Task statement =>
Provide the data again in its entirety, exactly as given.

Records for this task =>
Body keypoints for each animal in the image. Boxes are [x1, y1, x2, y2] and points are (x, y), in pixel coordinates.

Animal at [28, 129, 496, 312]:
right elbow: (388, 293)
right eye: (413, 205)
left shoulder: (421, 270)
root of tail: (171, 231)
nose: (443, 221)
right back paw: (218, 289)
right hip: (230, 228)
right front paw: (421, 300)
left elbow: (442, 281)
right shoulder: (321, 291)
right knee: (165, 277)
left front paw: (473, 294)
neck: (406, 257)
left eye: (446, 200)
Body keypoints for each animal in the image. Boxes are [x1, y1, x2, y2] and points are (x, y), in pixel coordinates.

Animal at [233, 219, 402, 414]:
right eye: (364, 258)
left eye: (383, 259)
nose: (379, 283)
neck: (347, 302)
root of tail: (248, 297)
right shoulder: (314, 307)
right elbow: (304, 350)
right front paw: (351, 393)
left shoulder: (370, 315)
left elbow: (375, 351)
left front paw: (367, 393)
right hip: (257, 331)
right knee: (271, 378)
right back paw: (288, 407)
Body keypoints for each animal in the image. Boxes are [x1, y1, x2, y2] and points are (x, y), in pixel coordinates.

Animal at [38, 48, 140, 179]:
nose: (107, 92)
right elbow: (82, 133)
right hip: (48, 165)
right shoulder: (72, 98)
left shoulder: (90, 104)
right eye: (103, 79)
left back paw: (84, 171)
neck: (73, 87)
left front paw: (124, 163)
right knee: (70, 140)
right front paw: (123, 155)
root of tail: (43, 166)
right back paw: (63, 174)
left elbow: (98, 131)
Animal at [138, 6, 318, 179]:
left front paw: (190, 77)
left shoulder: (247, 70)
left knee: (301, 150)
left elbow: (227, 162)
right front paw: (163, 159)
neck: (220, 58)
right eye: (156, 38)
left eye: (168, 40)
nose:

Problem solution =>
Body keypoints for each animal in the image. Boxes are [x1, y1, x2, y2] and points are (x, y), in pixel coordinates.

Animal at [28, 129, 496, 312]:
right elbow: (388, 293)
right eye: (413, 205)
left shoulder: (421, 270)
root of tail: (171, 231)
nose: (443, 221)
right back paw: (218, 289)
right hip: (230, 228)
right front paw: (421, 300)
left elbow: (442, 281)
right shoulder: (321, 291)
right knee: (165, 277)
left front paw: (473, 294)
neck: (406, 257)
left eye: (446, 200)
Body keypoints for each animal in the image. Boxes are [x1, y1, x2, y2] and points are (x, y), in pixel coordinates.

Animal at [233, 219, 402, 414]:
right eye: (364, 258)
left eye: (383, 259)
nose: (379, 283)
neck: (347, 302)
root of tail: (248, 297)
right shoulder: (314, 307)
right elbow: (304, 350)
right front paw: (351, 393)
left shoulder: (370, 315)
left elbow: (375, 351)
left front paw: (367, 393)
right hip: (257, 331)
right knee: (271, 378)
right back paw: (288, 407)
Body keypoints for each animal in the image. Boxes are [x1, y1, x2, y2] and points are (x, y), in pixel coordinates.

Animal at [38, 48, 140, 179]:
nose: (107, 92)
right elbow: (82, 133)
right hip: (48, 165)
right shoulder: (72, 98)
left shoulder: (90, 104)
right eye: (103, 79)
left back paw: (84, 171)
neck: (73, 87)
left front paw: (124, 163)
right knee: (70, 140)
right front paw: (123, 155)
root of tail: (43, 166)
right back paw: (63, 174)
left elbow: (98, 131)
Animal at [138, 6, 318, 179]:
left front paw: (190, 77)
left shoulder: (247, 70)
left knee: (301, 150)
left elbow: (227, 162)
right front paw: (163, 159)
neck: (220, 58)
right eye: (156, 38)
left eye: (168, 40)
nose:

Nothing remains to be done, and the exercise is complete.